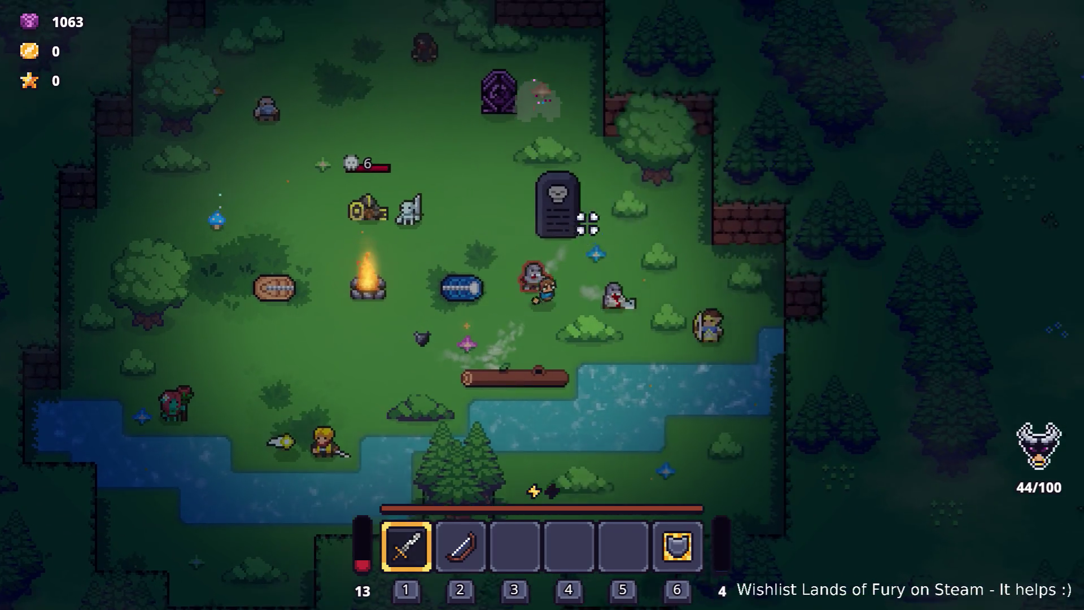
{"action": "key", "text": "w"}
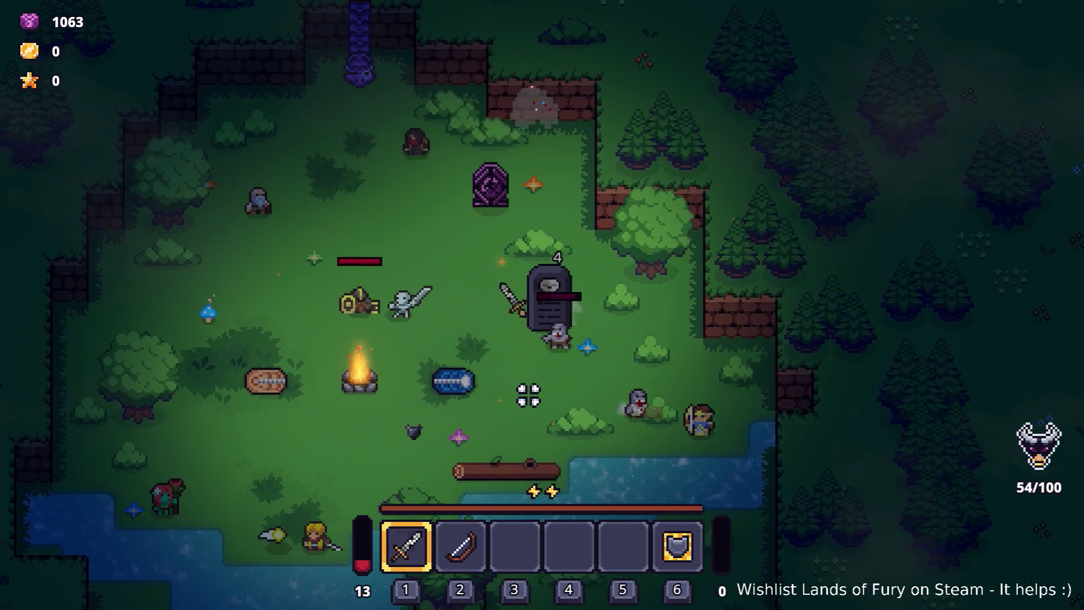
{"action": "key", "text": "a"}
{"action": "key", "text": "s"}
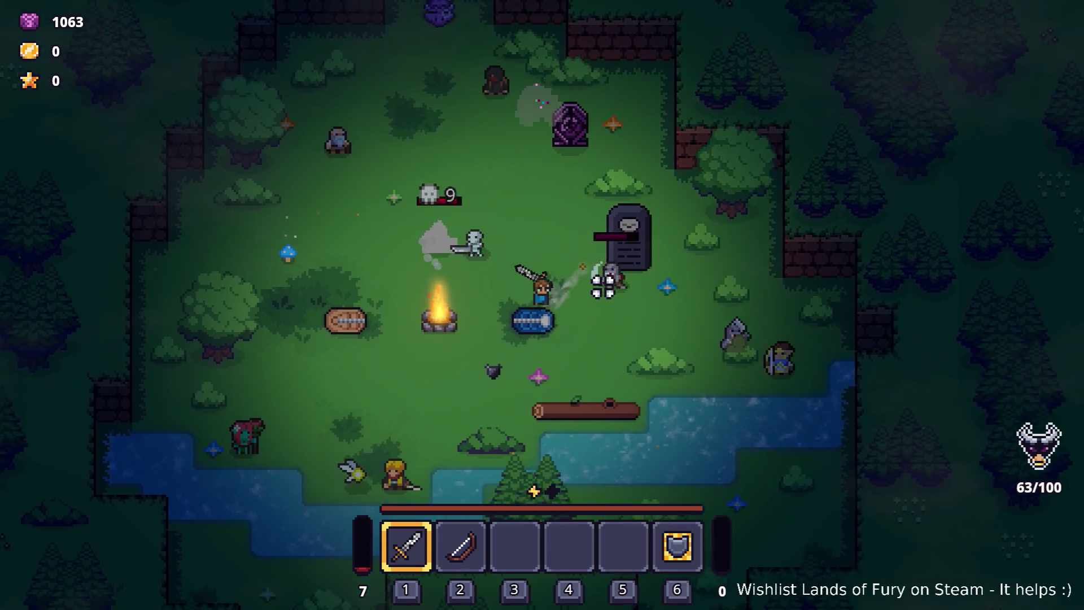
{"action": "key", "text": "w"}
{"action": "key", "text": "d"}
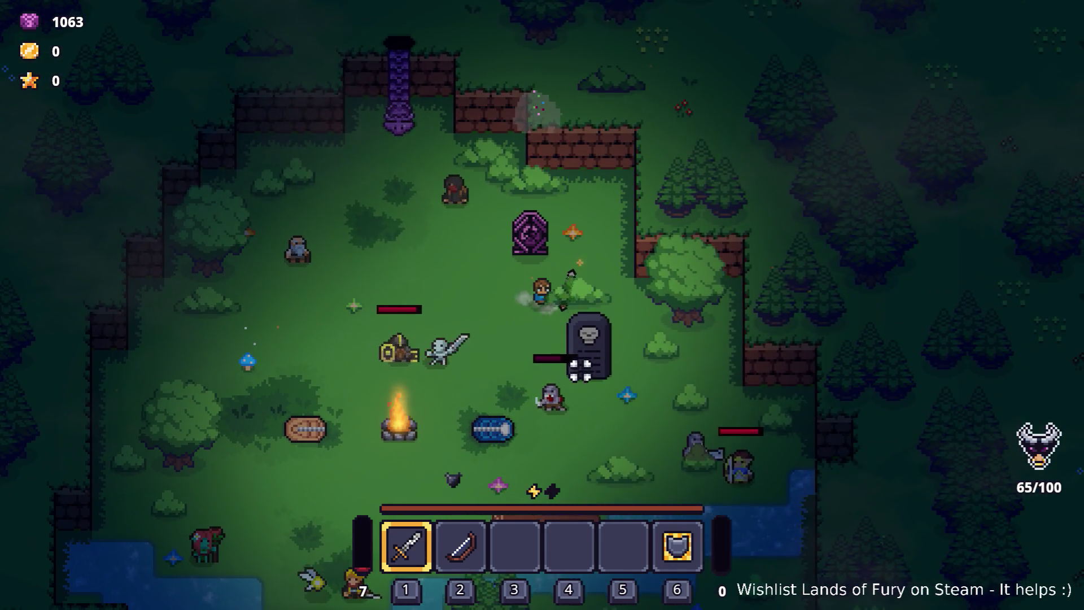
{"action": "key", "text": "s"}
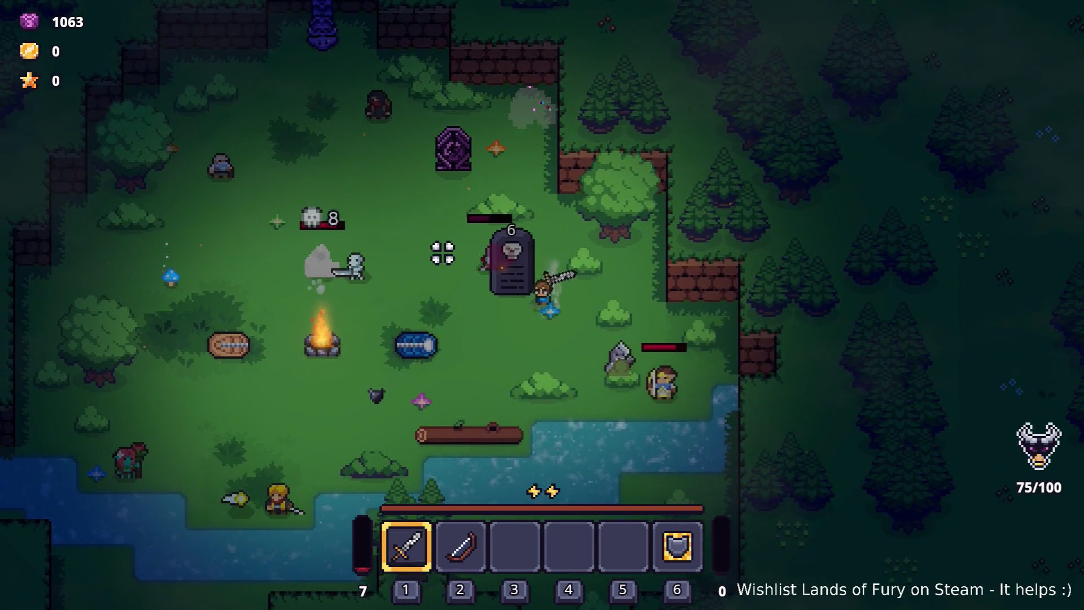
{"action": "key", "text": "a"}
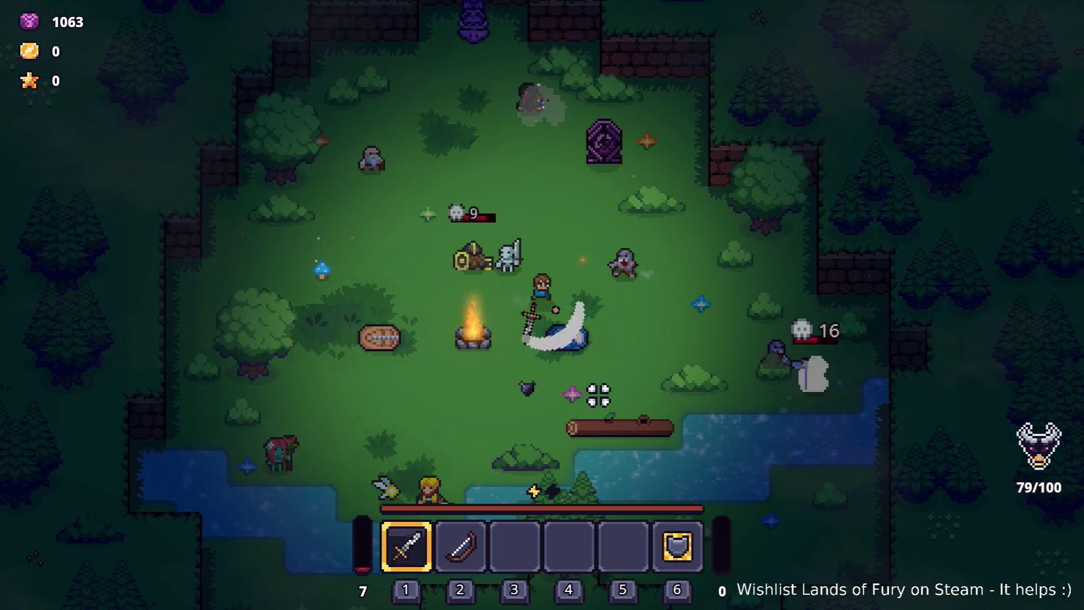
{"action": "key", "text": "Escape"}
{"action": "left_click", "coordinate": [573, 542]}
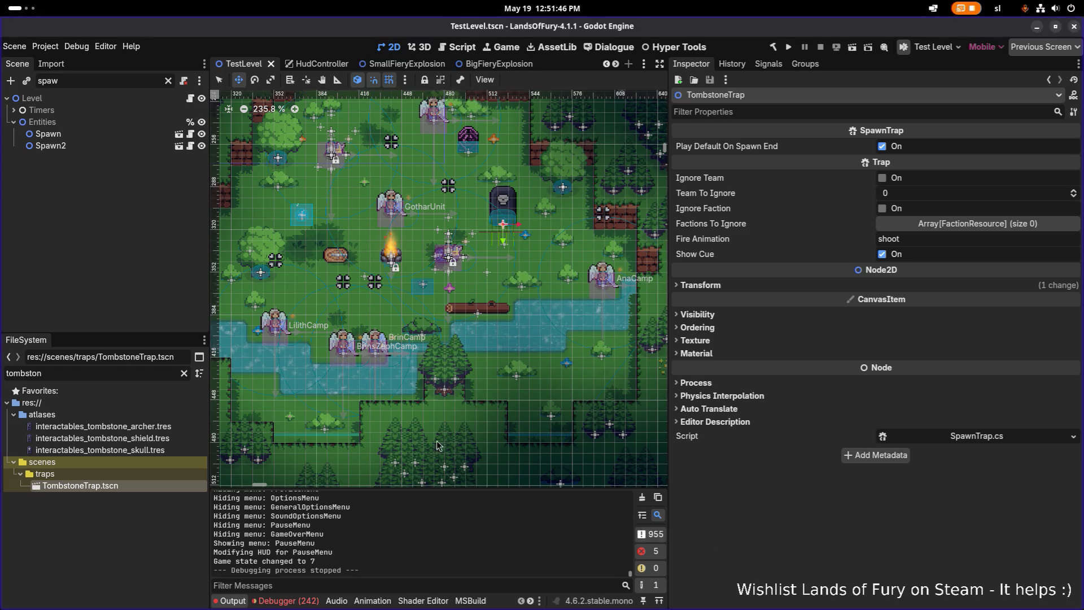
Open TombstoneTrap.tscn, expand its tree, and inspect the OutlineCueComponent and HealthComponent.
{"action": "double_click", "coordinate": [117, 486]}
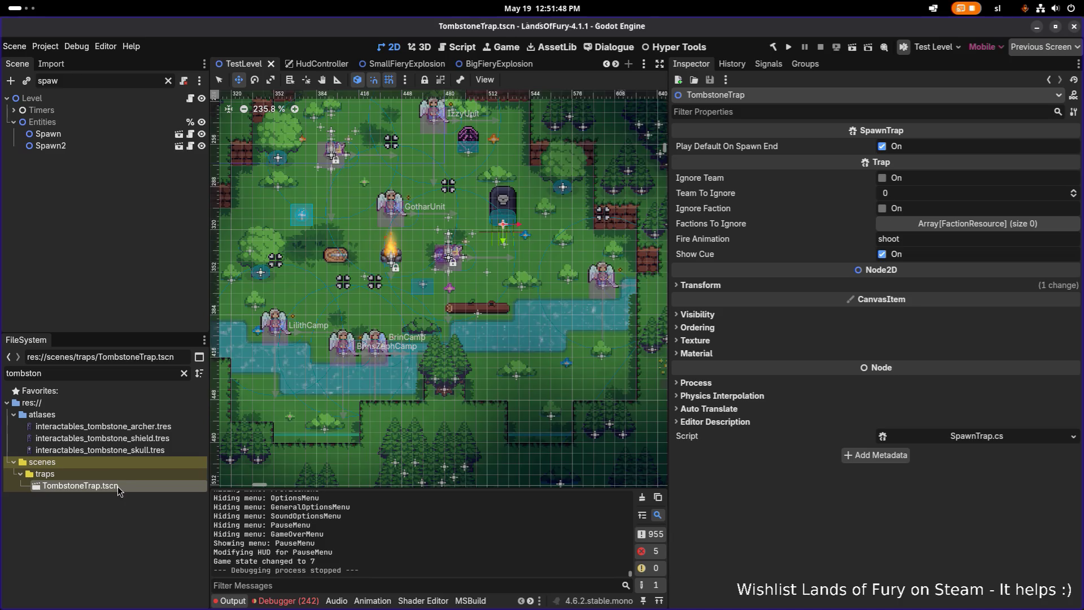
{"action": "left_click", "coordinate": [161, 111]}
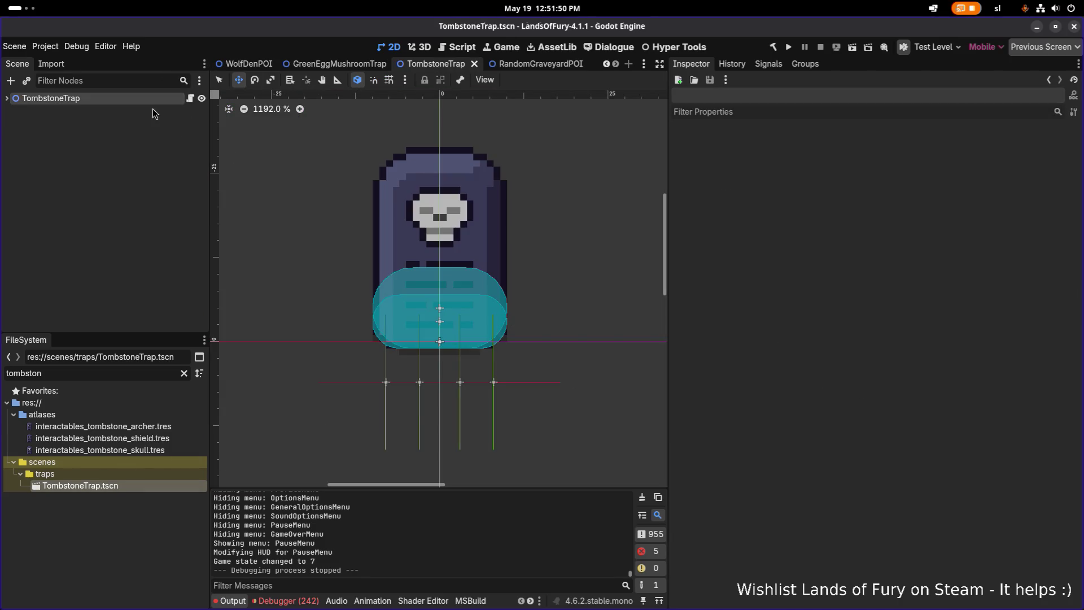
{"action": "left_click", "coordinate": [7, 99]}
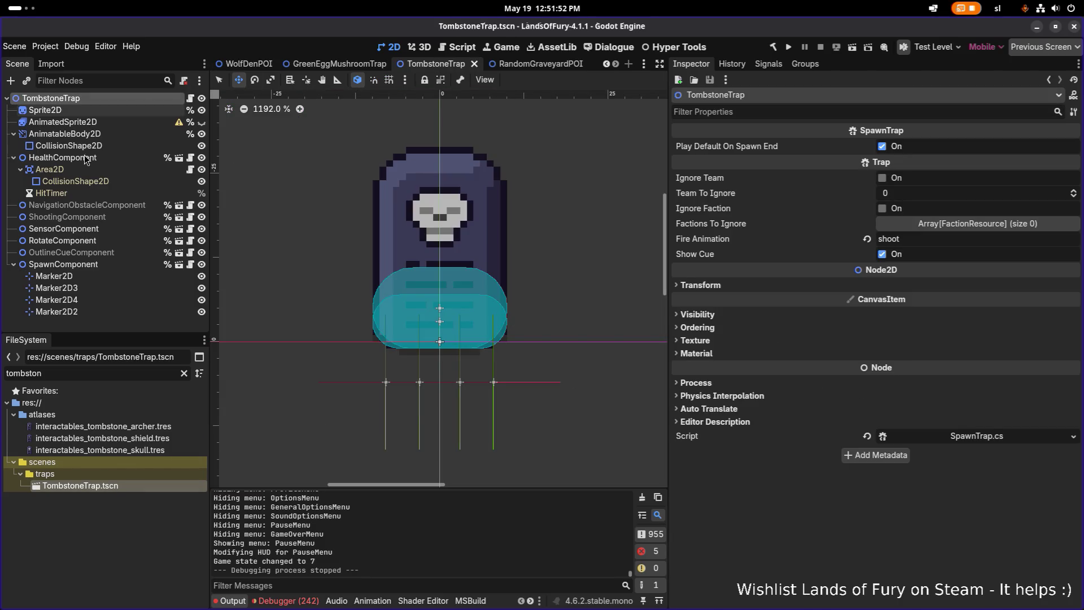
{"action": "left_click", "coordinate": [105, 255]}
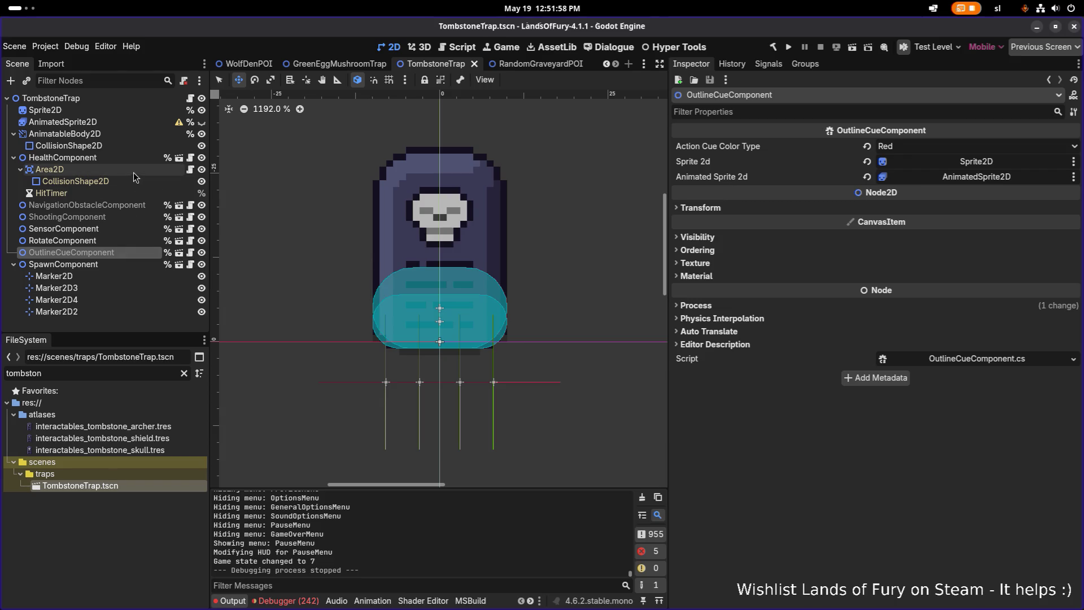
{"action": "left_click", "coordinate": [124, 158]}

● Action item: The job is to set down the whole listing exactly, excluding any images.

● Written solution:
{"action": "key", "text": "w"}
{"action": "key", "text": "a"}
{"action": "key", "text": "s"}
{"action": "key", "text": "w"}
{"action": "key", "text": "d"}
{"action": "key", "text": "s"}
{"action": "key", "text": "a"}
{"action": "key", "text": "Escape"}
{"action": "left_click", "coordinate": [573, 542]}
Open TombstoneTrap.tscn, expand its tree, and inspect the OutlineCueComponent and HealthComponent.
{"action": "double_click", "coordinate": [117, 486]}
{"action": "left_click", "coordinate": [161, 111]}
{"action": "left_click", "coordinate": [7, 99]}
{"action": "left_click", "coordinate": [105, 255]}
{"action": "left_click", "coordinate": [124, 158]}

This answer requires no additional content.